To our knowledge, only one study has evaluated the completeness of systematic literature searches using CMR modeling techniques [15]. The study used the simplest model possible—the comparison of two databases (Medline and hand searching of one journal). The model showed that two articles were missed from the estimated total population size of 160 articles (95% confidence interval [CI] 158–164) [15]. However, the CMR process of estimating the completeness of literature searching can be extended to more than two databases. After the second database has been searched, the Horizon Estimate of the total literature can be calculated. If the systematic reviewers had set a certain threshold of articles (i.e., the proportion of all possible studies that the review should ideally contain in relation to all that likely exist in the literature), the reporting of the estimate of the Horizon Estimate and its 95% CI after each subsequent database search in conjunction with the number of retrieved articles can be used to decide whether searching should continue.

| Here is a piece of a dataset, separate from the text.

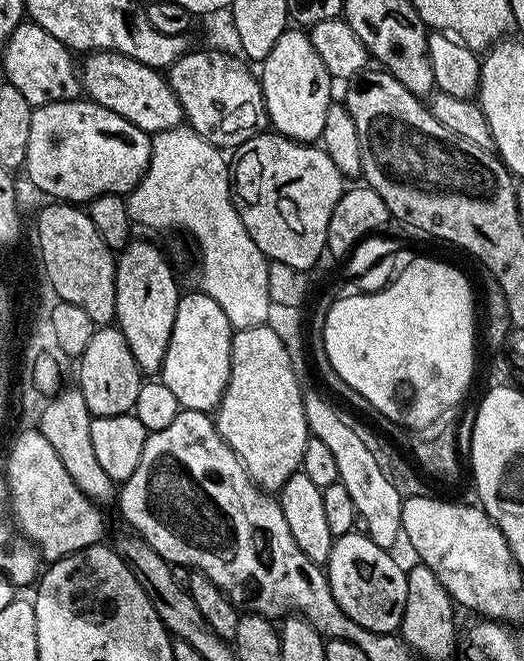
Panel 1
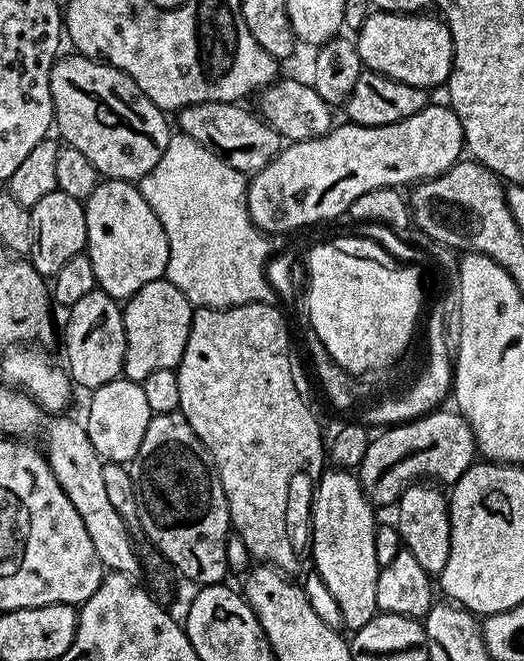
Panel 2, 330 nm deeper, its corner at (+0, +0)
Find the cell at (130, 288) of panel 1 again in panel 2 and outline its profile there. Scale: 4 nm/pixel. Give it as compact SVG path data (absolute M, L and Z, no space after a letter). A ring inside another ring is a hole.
M105 179L83 205L88 235L86 255L94 266L99 291L110 294L118 302L127 302L146 282L165 279L168 271L166 230L162 230L162 222L158 222L135 183Z

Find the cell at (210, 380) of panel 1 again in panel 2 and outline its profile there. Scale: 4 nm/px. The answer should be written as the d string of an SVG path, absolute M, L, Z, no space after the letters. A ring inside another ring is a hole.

We tested a stopping rule for searching in systematic reviews by applying the principles of CMR to estimate the total number of articles in the literature identified in a systematic review of RCTs evaluating clinical decision support tools for osteoporosis disease management. We selected four major databases for the systematic review search strategy, which were searched sequentially: Medline, EMBASE, CINAHL, and Ovid EBM reviews (all were searched using the Ovid Technologies system). These data were used to build the Horizon Estimation model. We sequentially determined the estimated total population of the literature in this area and how effective the databases were at retrieving these articles at two levels of screening in the production of the systematic review.